[Stored entries]
____

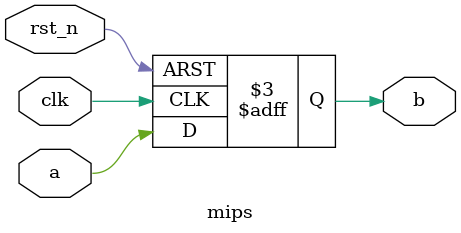
<source format=v>
module mips
(
	input clk,
	input rst_n,
	input a,
	output reg b
);

always@(posedge clk or negedge rst_n) begin
	if(!rst_n)
		b <= 1'd0;
	else
		b <= a;

end
endmodule
</source>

____

▶ WORK TO BE COMPLETED
Repeat the records above word for word, keeping no pictures in the copy.

▶ EXERCISE SOLUTION
<source format=v>
module mips
(
	input clk,
	input rst_n,
	input a,
	output reg b
);

always@(posedge clk or negedge rst_n) begin
	if(!rst_n)
		b <= 1'd0;
	else
		b <= a;

end
endmodule
</source>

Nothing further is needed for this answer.